== Your task ==
For every entry below, give an exact repeat and leave out the pictures.

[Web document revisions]
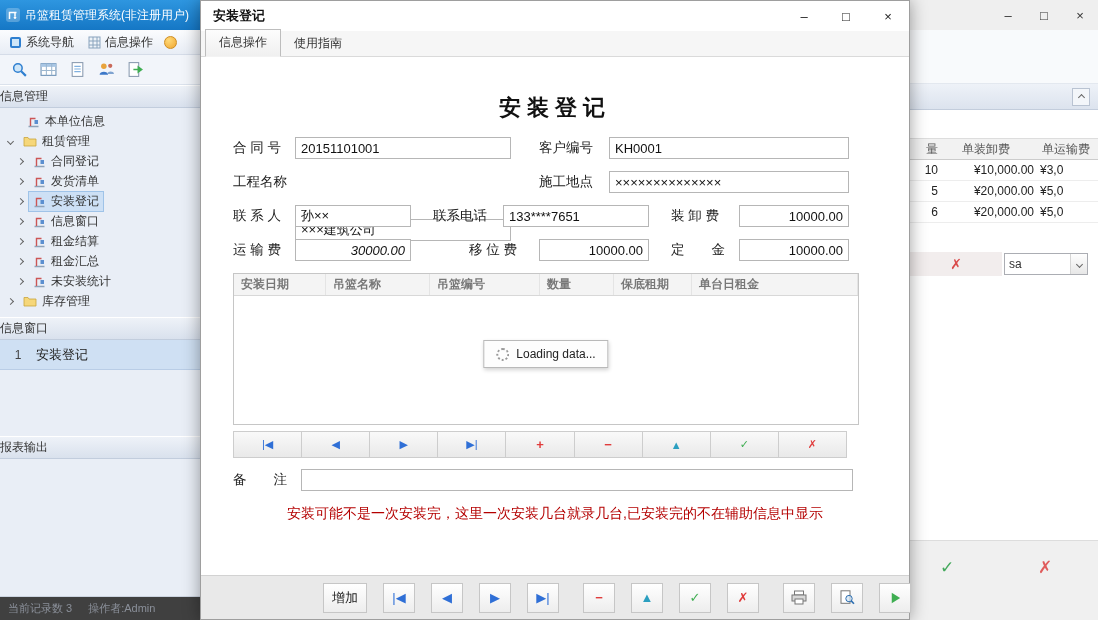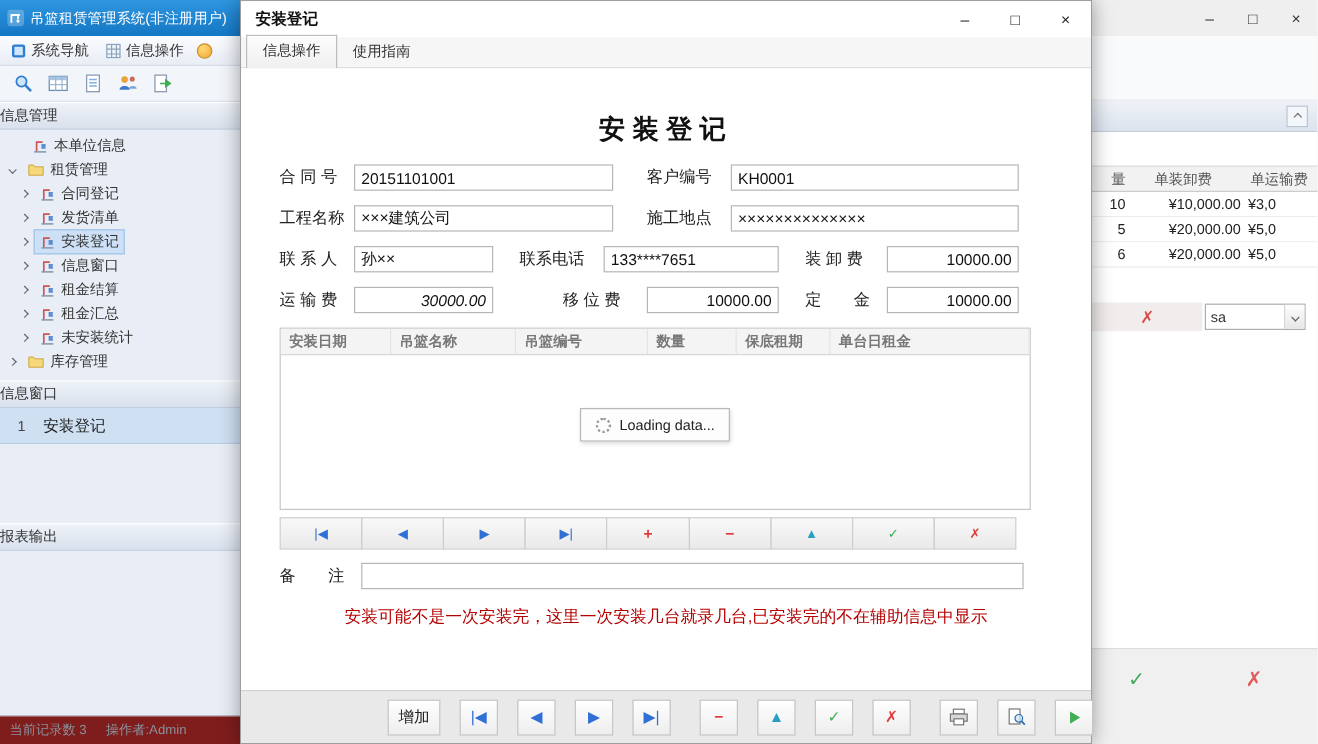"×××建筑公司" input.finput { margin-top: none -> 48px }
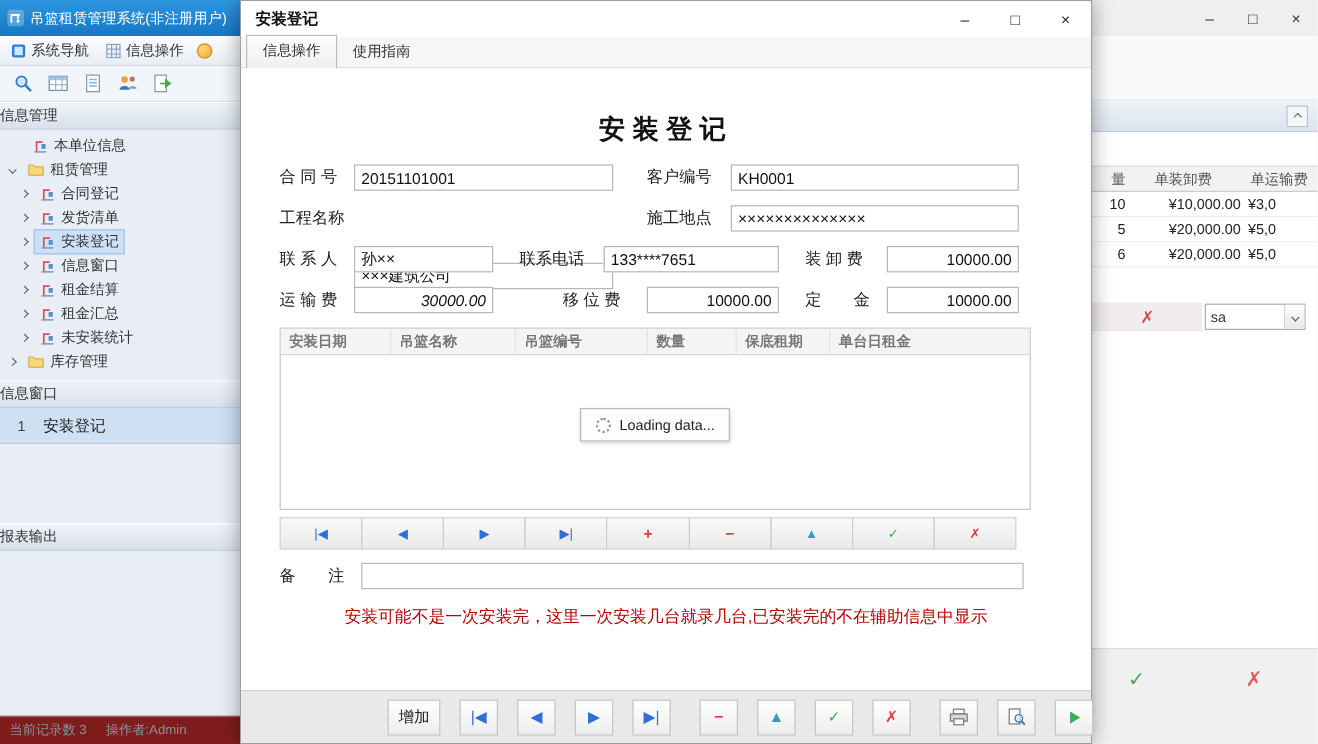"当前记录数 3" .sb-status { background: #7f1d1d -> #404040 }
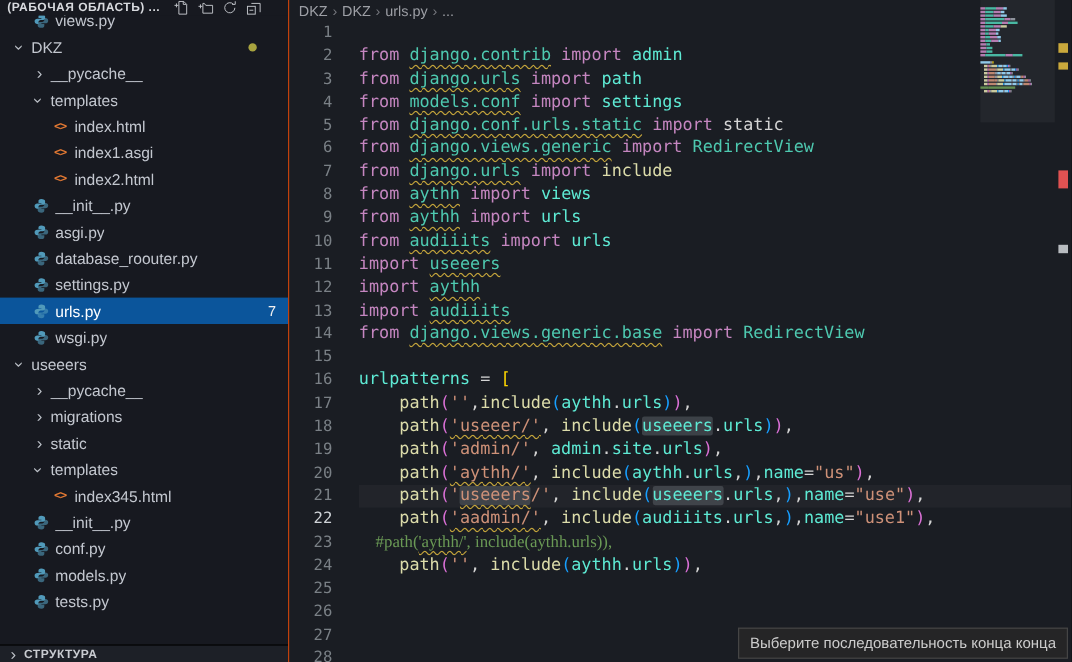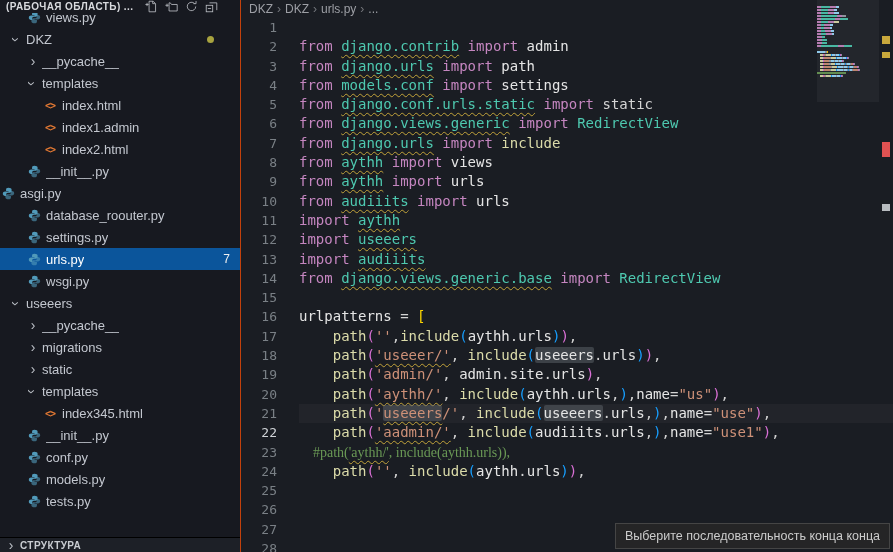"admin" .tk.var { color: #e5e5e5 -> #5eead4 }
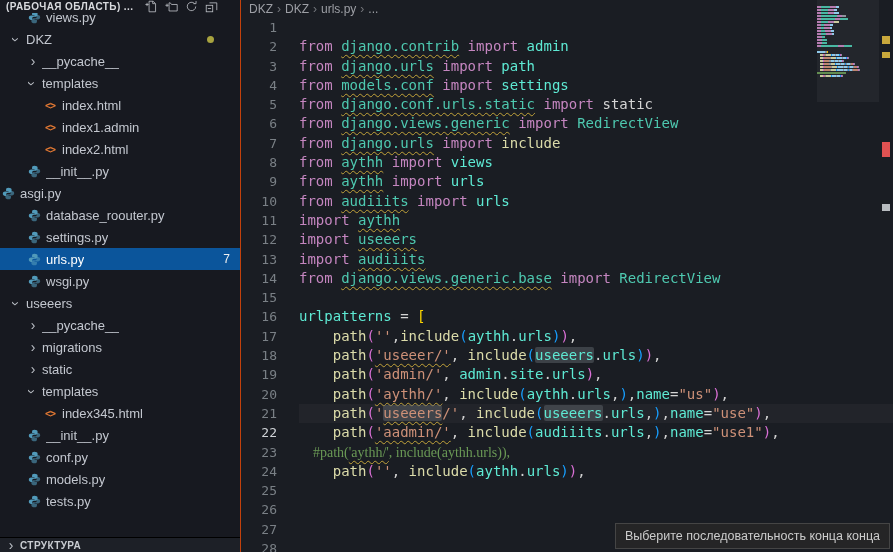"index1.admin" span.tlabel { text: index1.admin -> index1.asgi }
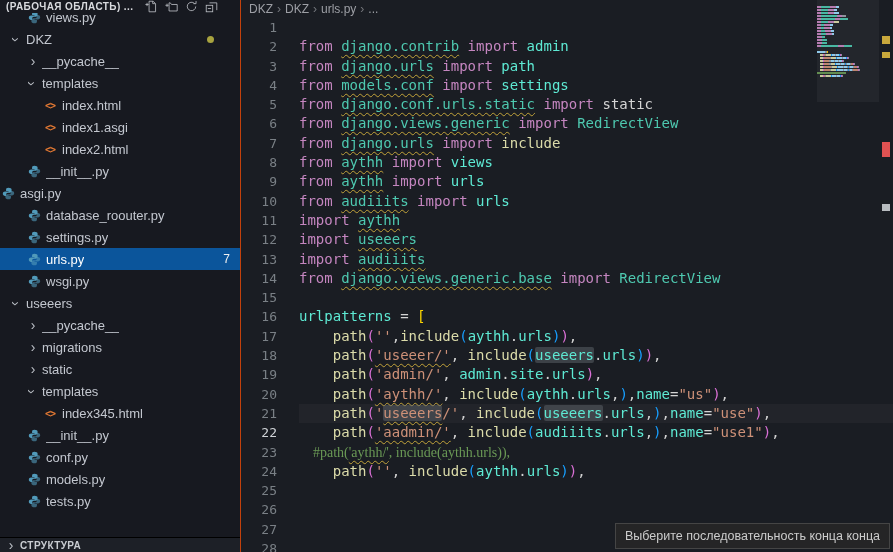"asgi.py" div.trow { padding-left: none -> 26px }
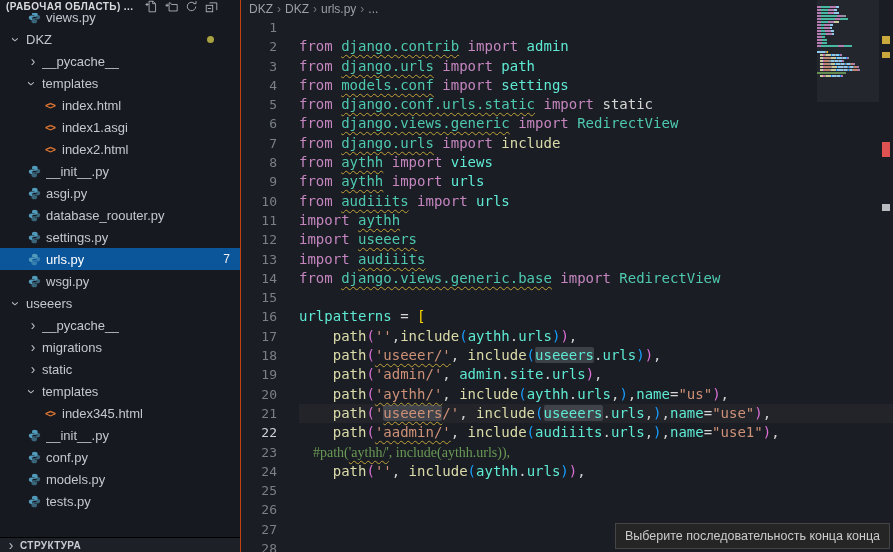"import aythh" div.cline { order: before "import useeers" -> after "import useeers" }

== Result below ==
"×××建筑公司" input.finput { margin-top: none -> 48px }
"当前记录数 3" .sb-status { background: #7f1d1d -> #404040 }
"admin" .tk.var { color: #e5e5e5 -> #5eead4 }
"index1.admin" span.tlabel { text: index1.admin -> index1.asgi }
"asgi.py" div.trow { padding-left: none -> 26px }
"import aythh" div.cline { order: before "import useeers" -> after "import useeers" }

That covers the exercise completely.